In the next sections, we’ll explore various problem-solving strategies and techniques to tackle proportion-related questions effectively. These strategies may involve setting up and solving proportions, using cross-multiplication, applying direct or inverse variation formulas, or using algebraic manipulation to solve for unknowns.

Multi-Step Problems

A multi-step problem is one in which two or more mathematical operations are required to arrive at a solution. At least one step in solving multi-step proportion problems will use the concept of proportionality.

Suppose we have a problem where we are told a pole is \(10\) feet tall and we need to find the height of a pole right next to it. If we know the \(10\)-foot pole casts a shadow that is \(15\) feet long and the other pole casts a shadow of \(20\) feet, we can find the unknown height by setting up a proportion where \(x\) stands in for the unknown height:

\[\frac{x}{20}=\frac{10}{15}\]

Now, we can cross-multiply to solve for \(x\):

\[15 \times x = 20 \times 10\] \[15x = 200\] \[x=13.33\]

Therefore, the second pole is \(13.33\) feet tall.

Percentage Problems

Percentages are simply proportions expressed as a part of \(100\) (“percent” literally means “of one hundred”).

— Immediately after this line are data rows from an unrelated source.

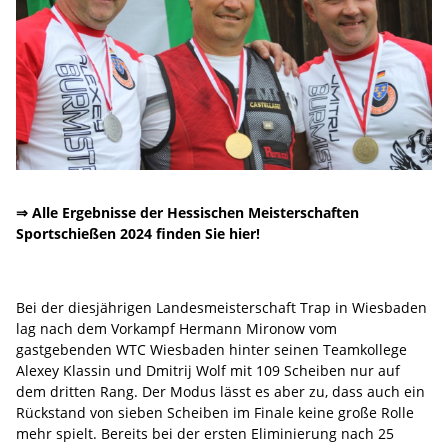
⇒
Alle Ergebnisse der Hessischen Meisterschaften
Sportschießen 2024 finden Sie hier!
Bei der diesjährigen Landesmeisterschaft Trap in Wiesbaden
lag nach dem Vorkampf Hermann Mironow vom
gastgebenden WTC Wiesbaden hinter seinen Teamkollege
Alexey Klassin und Dmitrij Wolf mit 109 Scheiben nur auf
dem dritten Rang. Der Modus lässt es aber zu, dass auch ein
Rückstand von sieben Scheiben im Finale keine große Rolle
mehr spielt. Bereits bei der ersten Eliminierung nach 25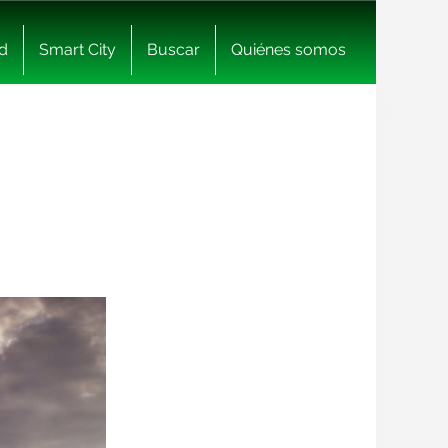
d
Smart City
Buscar
Quiénes somos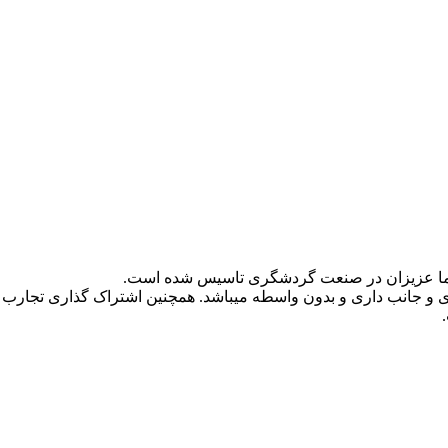
و جانب داری و بدون واسطه میباشد. همچنین اشتراک گذاری تجارب 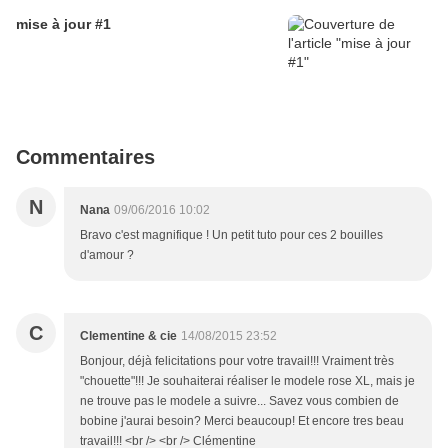
mise à jour #1
Commentaires
N
Nana
09/06/2016 10:02
Bravo c'est magnifique ! Un petit tuto pour ces 2 bouilles
d'amour ?
C
Clementine & cie
14/08/2015 23:52
Bonjour, déjà felicitations pour votre travail!!! Vraiment très
"chouette"!!! Je souhaiterai réaliser le modele rose XL, mais je
ne trouve pas le modele a suivre... Savez vous combien de
bobine j'aurai besoin? Merci beaucoup! Et encore tres beau
travail!!! <br /> <br /> Clémentine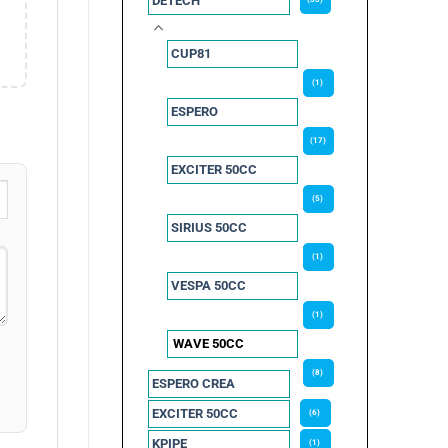
DETECH
CUP81
(1)
ESPERO
(17)
EXCITER 50CC
(5)
SIRIUS 50CC
(1)
VESPA 50CC
(1)
WAVE 50CC
(8)
ESPERO CREA
EXCITER 50CC
(6)
KPIPE
(1)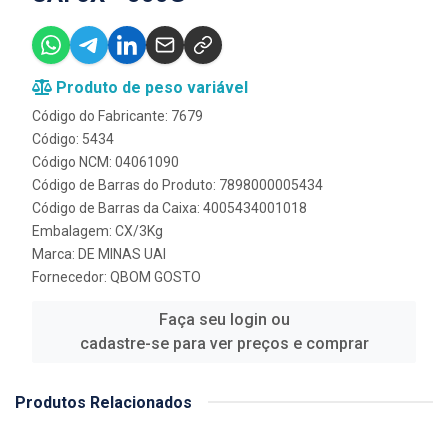
Produto de peso variável
Código do Fabricante: 7679
Código: 5434
Código NCM: 04061090
Código de Barras do Produto: 7898000005434
Código de Barras da Caixa: 4005434001018
Embalagem: CX/3Kg
Marca:
DE MINAS UAI
Fornecedor:
QBOM GOSTO
Faça seu login ou
cadastre-se para ver preços e comprar
Produtos Relacionados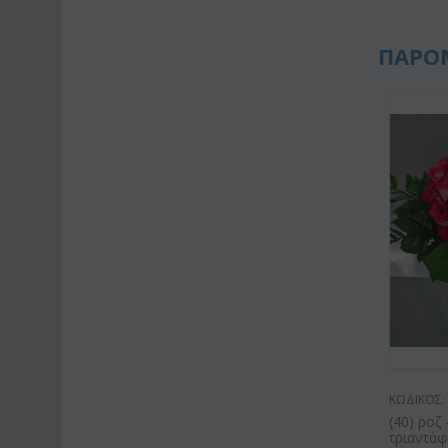
ΠΑΡΟ
ΚΩΔΙΚΟΣ:
(40) ροζ
τριαντά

Some proportion problems will involve percentages, and you will need to convert a given percent to a proportion, or vice versa. Let’s try an example problem.

There are \(40\)$ students in a class and \(60\%\) are girls. If \(25\%\) of the girls have blue eyes, what proportion of girls in the class have blue eyes?

This is an example of a multi-step problem. Since \(60\%\) of the students are girls (\(g\)), we will need to first find \(60\%\) of \(40\) before determining how many have blue eyes (\(b\)).

The quickest way to do this is to convert the percentage to a decimal by dividing it by \(100\) (moving the decimal point two places to the left):

\[60\% = \frac{60}{100} = .6\] \[g= .6 \times 40 = 24\]

There are \(24\) girls in the class. Now, since we know \(25\%\) of the girls have blue eyes, we find \(25\%\) of \(24\):

\[b= .25 \times 24 = 6\]

Now, to find the proportion of girls in the class who have blue eyes, we put that over the total number of students in the class and reduce as necessary:

\[\frac{6}{40} = \frac{3}{20}\]

So, the proportion of girls in the class with blue eyes is \(\frac{3}{20}\).